Study questions —
a. In the text on testing stochastic systems with BDD, rewrite the passage from "Problem Statement" up to and including "tri-state result (Pass/Fail/Error).", swapping "tri-state result" for "three-way result".
b. Which standard BDD frameworks does the text on testing stochastic systems with BDD name?
c. Write what comes next in the text on testing stochastic systems with BDD, picking up after its final sentence.

Text section —
•••••

This repository contains a reference implementation of a Domain-Specific extension to Gherkin (BDD), designed to automate the testing of non-deterministic and stochastic systems.
Problem Statement

Standard BDD frameworks (such as Behave, Cucumber, or Pytest-BDD) are designed for deterministic testing. They evaluate a single execution path and return a tri-state result (Pass/Fail/Error).
However, when testing stochastic systems (e.g., Random Number Generators, Machine Learning models, or complex behavioral economies), a single execution is insufficient to determine system correctness. System validation requires evaluating the statistical distribution of outcomes over $N$ iterations.
Attempting to force iterative statistical evaluation into standard BDD typically results in semantic overloading—such as hiding while loops, data aggregation, and statistical math within a single Then step. This destroys test readability, traceability, and state isolation.
Architectural Solution

This framework resolves the limitation by introducing a Meta-Testing Architecture via a custom Gherkin superset. It explicitly separates the orchestrator (Macro) from the payload (Micro).

The Micro-Domain (Atomic Behavior): A standard, deterministic BDD scenario representing a single system interaction.
The Macro-Domain (Stochastic Scenario): A wrapper that declares configuration limits, defines a strict data schema, iteratively executes the Micro-Domain, and queries the aggregated results.

•••••

Recorded data —
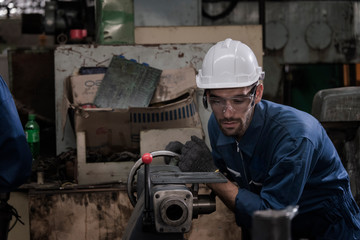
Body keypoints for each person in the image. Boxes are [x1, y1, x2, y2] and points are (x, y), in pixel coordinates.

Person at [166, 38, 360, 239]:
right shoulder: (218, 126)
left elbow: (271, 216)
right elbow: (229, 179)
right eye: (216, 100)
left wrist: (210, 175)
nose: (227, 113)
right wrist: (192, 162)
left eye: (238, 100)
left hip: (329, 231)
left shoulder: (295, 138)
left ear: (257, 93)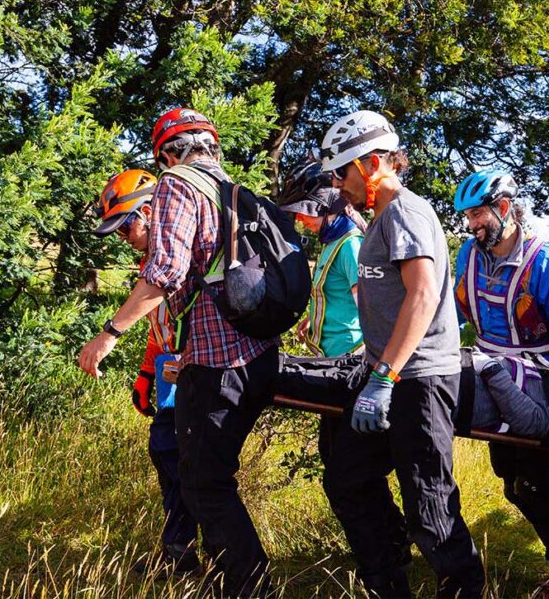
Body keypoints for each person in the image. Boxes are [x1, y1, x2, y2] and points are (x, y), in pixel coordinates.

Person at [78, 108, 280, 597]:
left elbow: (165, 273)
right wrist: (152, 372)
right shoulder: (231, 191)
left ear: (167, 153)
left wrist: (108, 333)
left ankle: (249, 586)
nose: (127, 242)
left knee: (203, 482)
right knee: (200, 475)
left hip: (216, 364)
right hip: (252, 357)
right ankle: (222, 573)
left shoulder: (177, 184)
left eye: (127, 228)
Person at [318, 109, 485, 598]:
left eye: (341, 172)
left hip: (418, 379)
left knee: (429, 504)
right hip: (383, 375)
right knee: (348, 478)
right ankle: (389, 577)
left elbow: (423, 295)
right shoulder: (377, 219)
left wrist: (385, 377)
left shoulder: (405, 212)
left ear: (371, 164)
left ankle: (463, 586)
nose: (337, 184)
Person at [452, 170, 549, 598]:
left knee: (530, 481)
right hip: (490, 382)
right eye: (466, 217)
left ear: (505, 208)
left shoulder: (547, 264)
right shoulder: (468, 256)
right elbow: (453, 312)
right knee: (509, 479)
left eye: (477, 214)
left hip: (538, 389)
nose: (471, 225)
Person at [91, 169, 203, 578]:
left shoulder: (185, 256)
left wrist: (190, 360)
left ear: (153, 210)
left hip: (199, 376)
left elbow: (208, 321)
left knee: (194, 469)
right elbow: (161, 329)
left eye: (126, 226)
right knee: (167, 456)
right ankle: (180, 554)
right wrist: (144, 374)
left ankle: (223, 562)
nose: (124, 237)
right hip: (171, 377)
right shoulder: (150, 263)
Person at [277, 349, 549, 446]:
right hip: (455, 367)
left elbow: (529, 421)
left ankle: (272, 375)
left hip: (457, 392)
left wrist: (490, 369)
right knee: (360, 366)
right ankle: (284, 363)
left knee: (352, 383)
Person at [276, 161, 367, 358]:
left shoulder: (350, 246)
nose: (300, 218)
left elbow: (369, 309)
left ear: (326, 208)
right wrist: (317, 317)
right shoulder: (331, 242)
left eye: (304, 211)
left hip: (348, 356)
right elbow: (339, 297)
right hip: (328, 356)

•••••

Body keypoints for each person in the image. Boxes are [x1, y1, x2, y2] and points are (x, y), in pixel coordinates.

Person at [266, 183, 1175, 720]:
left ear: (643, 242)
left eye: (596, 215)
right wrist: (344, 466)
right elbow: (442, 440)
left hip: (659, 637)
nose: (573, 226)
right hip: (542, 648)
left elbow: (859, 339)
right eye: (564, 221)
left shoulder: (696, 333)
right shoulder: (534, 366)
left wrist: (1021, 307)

•••••

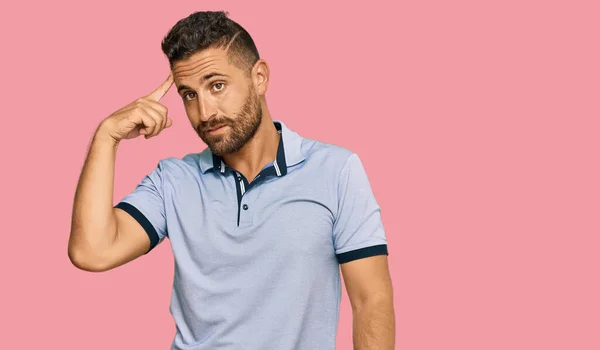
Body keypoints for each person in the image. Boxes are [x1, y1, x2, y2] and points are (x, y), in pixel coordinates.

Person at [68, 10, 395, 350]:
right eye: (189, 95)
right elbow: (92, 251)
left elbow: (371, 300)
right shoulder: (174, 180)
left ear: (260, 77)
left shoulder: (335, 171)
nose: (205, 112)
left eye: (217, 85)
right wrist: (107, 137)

•••••

Response list —
a.
Problem Statement

Standard BDD frameworks (such as Behave, Cucumber, or Pytest-BDD) are designed for deterministic testing. They evaluate a single execution path and return a three-way result (Pass/Fail/Error).

b. Behave, Cucumber, Pytest-BDD

c.
Framework Semantics and Syntax

The extension introduces specialized keywords and blocks to handle the macro-execution lifecycle logically from top to bottom:
1. Top-Level Domain Boundaries

To prevent the standard BDD runner from attempting to execute a simulation sequentially, the framework introduces domain-specific root keywords: Stochastic Feature and Stochastic Scenario.
These act as routing directives. When the custom parser reads these keywords, it delegates the entire block to the Stochastic Orchestration Engine instead of the standard task runner.
Stochastic Feature: Roulette Fair Play Validation  
  
  Stochastic Scenario: Verify the average house edge on a single number bet  
2. Engine Configuration and Contract Definition

Inside the Stochastic Scenario, the environment is initialized by defining the execution boundaries and the strict shape of the data that will be collected during the iterations.
    Given the following Execution Strategy:  
      | Setting         | Value |  
      | Maximum Samples | 50000 |  

    And the following Sample Schema:  
      | Observation     | Type    | Description                               |  
      | color_result    | String  | The color evaluated by the engine         |  
Note: Declaring the schema in the feature file allows the framework to enforce strict type validation during runtime and establishes a single source of truth for downstream data-analysis tools.
3. Execution Payload (Atomic Behavior)

This block represents the Micro-Domain. It is written in standard Gherkin. The Stochastic runner parses this block, treats it as an independent test suite, and executes it iteratively based on the Execution Strategy.
    When the following Atomic Behavior is executed iteratively:  
      Scenario Outline: Processing 1:1 payouts for color bets
        Given a new roulette game with a starting balance of 100 chips
        When the player bets 10 chips on "<color_choice>"
        Then the system identifies the winning color
Implementation Note: Inside the Python step definition for the core Then step, the developer calls context.sample.observe(color_result="Red"). This yields the iteration's data point back to the orchestration engine without breaking the deterministic test flow.
4. Statistical Aggregation and Assertion

Once the engine completes the specified iterations, it compiles the yielded observations into a localized, queryable dataset (e.g., a Pandas DataFrame). The final assertions act as declarative data queries against this exact dataset.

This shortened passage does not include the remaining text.